As to the industrial customers, the court makes it clear that while they may show themselves entitled to a recovery, there is a positive burden on them to do so:

"We likewise do not know whether the reductions would have reached the industrial users either by terms of the contracts or by virtue of the assertion of regulatory authority.

"If in this situation local law provides a standard for determining which of two or more claimants would have been entitled to the benefits of the rate reduction, the federal court should apply it. If clear and speedy state remedies are available, the federal court might hold the fund until those having the final say on the state law questions have spoken. * * * But in absence of such a showing the federal court in the interest of dispatch should proceed to determine the questions, relying on such sources of local law as may be available, including information from state regulatory agencies." Federal Power Commission v.

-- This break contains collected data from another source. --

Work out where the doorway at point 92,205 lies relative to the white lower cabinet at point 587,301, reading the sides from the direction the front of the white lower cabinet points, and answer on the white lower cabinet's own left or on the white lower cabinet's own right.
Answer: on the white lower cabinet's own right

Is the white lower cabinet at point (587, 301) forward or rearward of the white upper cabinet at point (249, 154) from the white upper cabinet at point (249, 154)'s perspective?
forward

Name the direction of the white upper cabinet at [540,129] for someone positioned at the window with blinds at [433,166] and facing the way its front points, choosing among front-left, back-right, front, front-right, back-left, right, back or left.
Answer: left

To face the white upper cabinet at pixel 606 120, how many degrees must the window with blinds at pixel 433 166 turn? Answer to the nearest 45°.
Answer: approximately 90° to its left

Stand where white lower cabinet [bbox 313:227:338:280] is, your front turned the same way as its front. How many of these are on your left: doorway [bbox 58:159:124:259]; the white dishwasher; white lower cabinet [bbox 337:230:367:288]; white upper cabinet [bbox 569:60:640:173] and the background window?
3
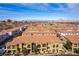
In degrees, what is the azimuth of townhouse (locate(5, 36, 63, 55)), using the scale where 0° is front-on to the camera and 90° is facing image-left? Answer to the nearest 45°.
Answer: approximately 0°

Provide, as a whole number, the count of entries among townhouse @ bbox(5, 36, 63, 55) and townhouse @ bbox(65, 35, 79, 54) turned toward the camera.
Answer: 2

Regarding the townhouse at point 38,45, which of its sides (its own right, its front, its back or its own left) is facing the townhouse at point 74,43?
left

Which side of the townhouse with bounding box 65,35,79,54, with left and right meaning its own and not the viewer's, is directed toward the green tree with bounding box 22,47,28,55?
right

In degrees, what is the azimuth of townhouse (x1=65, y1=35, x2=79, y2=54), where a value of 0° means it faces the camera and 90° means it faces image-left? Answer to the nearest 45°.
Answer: approximately 0°
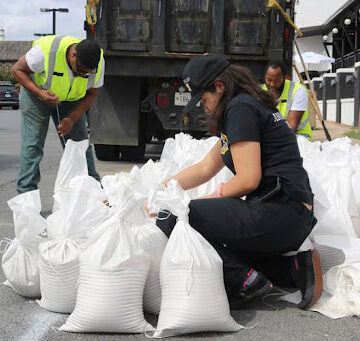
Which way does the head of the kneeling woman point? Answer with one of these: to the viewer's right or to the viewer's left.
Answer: to the viewer's left

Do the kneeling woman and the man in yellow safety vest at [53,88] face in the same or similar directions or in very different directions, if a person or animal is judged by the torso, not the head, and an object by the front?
very different directions

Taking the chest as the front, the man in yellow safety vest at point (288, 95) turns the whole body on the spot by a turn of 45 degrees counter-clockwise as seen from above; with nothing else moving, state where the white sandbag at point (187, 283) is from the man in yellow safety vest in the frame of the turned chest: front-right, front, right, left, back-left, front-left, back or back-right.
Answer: front

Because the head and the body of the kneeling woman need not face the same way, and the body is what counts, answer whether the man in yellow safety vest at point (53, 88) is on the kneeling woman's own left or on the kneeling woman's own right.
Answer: on the kneeling woman's own right

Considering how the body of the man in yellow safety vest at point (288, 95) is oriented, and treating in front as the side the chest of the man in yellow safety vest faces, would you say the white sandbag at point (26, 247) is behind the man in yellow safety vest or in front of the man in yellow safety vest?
in front

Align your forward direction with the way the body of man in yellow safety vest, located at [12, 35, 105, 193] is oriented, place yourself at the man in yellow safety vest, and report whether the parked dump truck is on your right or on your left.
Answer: on your left

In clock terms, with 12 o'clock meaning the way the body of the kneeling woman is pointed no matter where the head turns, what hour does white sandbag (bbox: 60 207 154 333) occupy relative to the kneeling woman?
The white sandbag is roughly at 11 o'clock from the kneeling woman.

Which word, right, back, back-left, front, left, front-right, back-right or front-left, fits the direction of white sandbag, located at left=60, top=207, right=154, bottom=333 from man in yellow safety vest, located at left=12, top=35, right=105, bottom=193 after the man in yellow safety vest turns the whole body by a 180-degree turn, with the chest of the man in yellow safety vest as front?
back-left

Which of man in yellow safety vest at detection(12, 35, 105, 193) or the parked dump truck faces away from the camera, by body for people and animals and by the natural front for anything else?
the parked dump truck

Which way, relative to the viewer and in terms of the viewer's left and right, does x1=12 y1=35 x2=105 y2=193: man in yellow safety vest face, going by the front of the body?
facing the viewer and to the right of the viewer

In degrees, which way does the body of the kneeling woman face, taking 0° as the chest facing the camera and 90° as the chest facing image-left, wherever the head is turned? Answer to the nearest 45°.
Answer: approximately 90°

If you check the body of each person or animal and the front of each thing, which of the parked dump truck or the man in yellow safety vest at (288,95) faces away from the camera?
the parked dump truck

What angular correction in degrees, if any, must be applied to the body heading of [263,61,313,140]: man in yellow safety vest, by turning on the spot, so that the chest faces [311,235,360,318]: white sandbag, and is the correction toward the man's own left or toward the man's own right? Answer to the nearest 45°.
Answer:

Interstate, 336 U. S. at page 583-584, 69 S.Ct. at page 779.

9

In the opinion of Jackson, J., it is said: "The Commission does not tell us the prices paid by various classes of consumers. But it is common knowledge that, for a variety of reasons, industries get a much lower price per m. c. f. than domestic users. If we assume it is 50%, then the refund would repay industrials twice as large a proportion of what they have paid for gas per m. c. f. as it would household users. Is this `equity'? * * * I have great doubt whether the industrial users have any just basis for participating in this refund; but if they could, and they certainly are entitled to try, their share should not be greater than their proportion of therevenues contributed, rather than of their proportion of the consumption. The latter measures only the benefits they already have derived from exhausting the Nation's supplies, not at all what they have contributed to the fund." Federal Power Commission v. Interstate, 336 U.S. at page 592-593, 69 S.Ct. at page 783.

10

"(9) That, with respect to direct sale contracts, it was the contemplation of both buyer and seller that gas thereunder should be furnished as a specially negotiated sale of a commodity and not as a public utility operation; * * *

"(14) That nearly all the industries which so purchase gas from the company have made representations to this commission in this proceeding and in every case the said industry does not seek to have the commission declare the said sales to be of a public utility character, but in effect acquiesces in continuance of the present arrangements; * * *

"(16) * * * the commission now finds that the sales of gas presently being made and which have been made for approximately 10 years in the same territory and to substantially the same customers by the company do not have the quality of a public utility operation but were originally intended bona fide to be, and still are, in the nature of private purchase and sale of gas, and do not represent a public use within the meaning of Sec. 10 of `An act concerning public utilities', as amended."